Where is a Page-Replacement Policy Used?
- Virtual memory with demand paging: when a process accesses a page that is not in main memory (page fault) and all frames are full.
- Kernel memory manager: choosing a victim page to free a frame for the incoming page.
- Related contexts (conceptually similar): CPU caches and TLBs also use replacement policies, though their constraints and hardware support differ.
Key terms: - Page: fixed-size block of a process’s virtual address space. - Frame: fixed-size block in physical memory (RAM). - Page fault: occurs when the requested page is not in RAM.
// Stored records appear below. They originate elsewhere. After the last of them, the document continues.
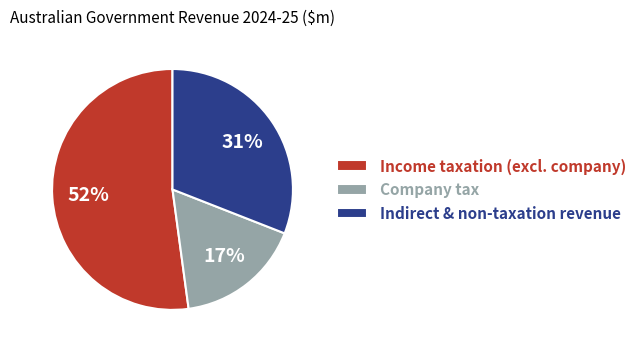

Count the number of slices in the pie.

3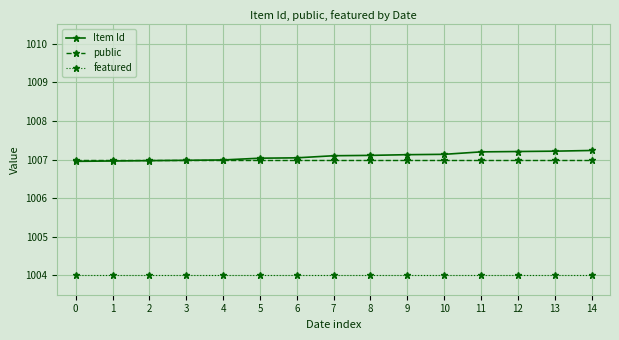

What is the maximum value shown in the chart?

1007.2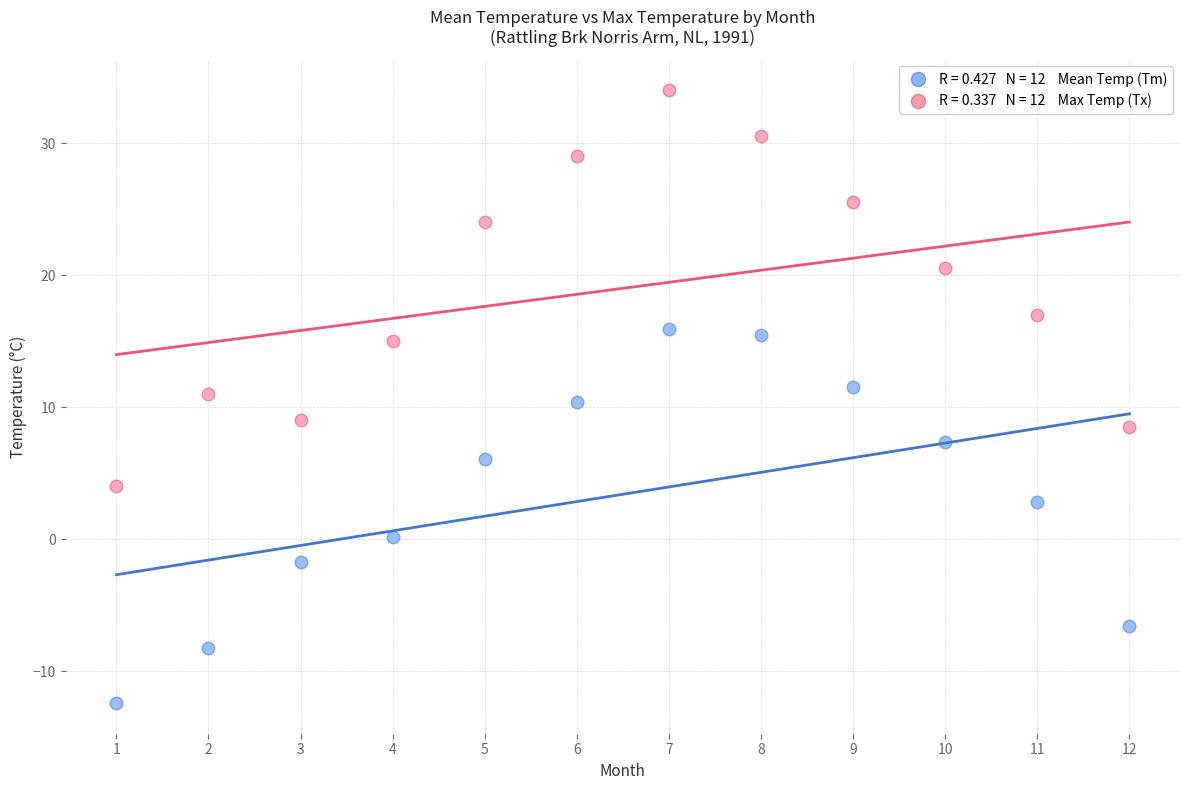

Across all data points, what is the range of X values (max minus min)?

11.0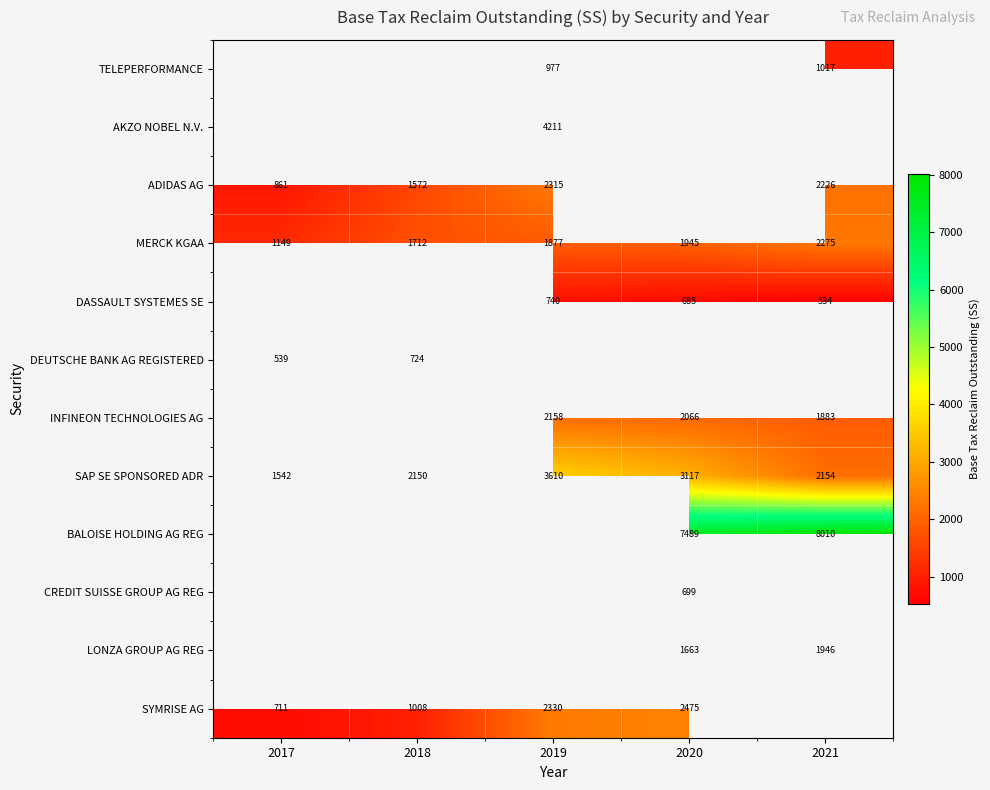

At which label is MERCK KGAA closest to 1712?

2018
Policy 1: FIFO (First-In, First-Out)
FIFO evicts the page that has been in memory the longest, regardless of how frequently or recently it was used. It is simple and fast to implement using a queue.
How FIFO Works
- Maintain a queue of pages in the order they were loaded into frames.
- On a page fault and no free frame, remove the page at the front of the queue (the oldest).
- Load the new page into that frame and place it at the back of the queue.
Example (3 frames)
Reference string: 1 2 3 2 4 1 5 2 Step Page Frames (left→right) Result 1 1 [1, -, -] Fault 2 2 [1, 2, -] Fault 3 3 [1, 2, 3] Fault 4 2 [1, 2, 3] Hit 5 4 [4, 2, 3] (evict 1) Fault 6 1 [4, 1, 3] (evict 2) Fault 7 5 [4, 1, 5] (evict 3) Fault 8 2 [2, 1, 5] (evict 4) Fault
Advantages
- Very easy to implement; minimal bookkeeping.
- Low overhead and predictable behavior.
Limitations
- Ignores recency of use; may evict a frequently used page.
- Can exhibit Belady’s anomaly (more frames can sometimes cause more faults).
Policy 2: LRU (Least Recently Used)
LRU evicts the page that has not been used for the longest time in the past, approximating the “temporal locality” principle. It typically offers lower fault rates than FIFO in practice.
How LRU Works
- Track the last access time (or order) for each page in memory.
- On a page fault and no free frame, evict the page with the oldest last-access timestamp.
- Update the timestamp of a page on every access (hit or load).
Example (3 frames)
Reference string: 1 2 3 2 4 1 5 2 Step Page Frames (left→right) Result / Eviction (LRU) 1 1 [1, -, -] Fault 2 2 [1, 2, -] Fault 3 3 [1, 2, 3] Fault 4 2 [1, 2, 3] Hit (2 becomes most recent) 5 4 [4, 2, 3] Fault; evict LRU=1 6 1 [4, 2, 1] Fault; evict LRU=3 7 5 [4, 5, 1] Fault; evict LRU=2 8 2 [2, 5, 1] Fault; evict LRU=4
Implementation Notes
- Exact LRU: per-page timestamps or a stack-like structure (higher overhead in software).
- Approximate LRU: Clock/Second-Chance algorithm using reference bits for lower overhead with similar behavior.
Advantages
- Usually lower page-fault rate than FIFO; respects temporal locality.
- Does not suffer from Belady’s anomaly.
Limitations
- Higher bookkeeping cost (time stamps or hardware support required).
- Exact LRU can be expensive to maintain for large workloads.
FIFO vs LRU: Quick Comparison
- Performance: LRU is generally better or equal to FIFO in fault rate for typical workloads.
- Overhead: FIFO is minimal; LRU needs extra tracking (or an approximation like Clock).
- Stability: FIFO can show Belady’s anomaly; LRU does not.
Key Takeaways
- Page-replacement policies are used during demand paging when memory frames are full.
- FIFO is simple and fast but can evict useful pages.
- LRU leverages recency for better hit rates, at the cost of extra overhead.
- In practice, many systems use Clock (an LRU approximation) for a good balance of speed and accuracy.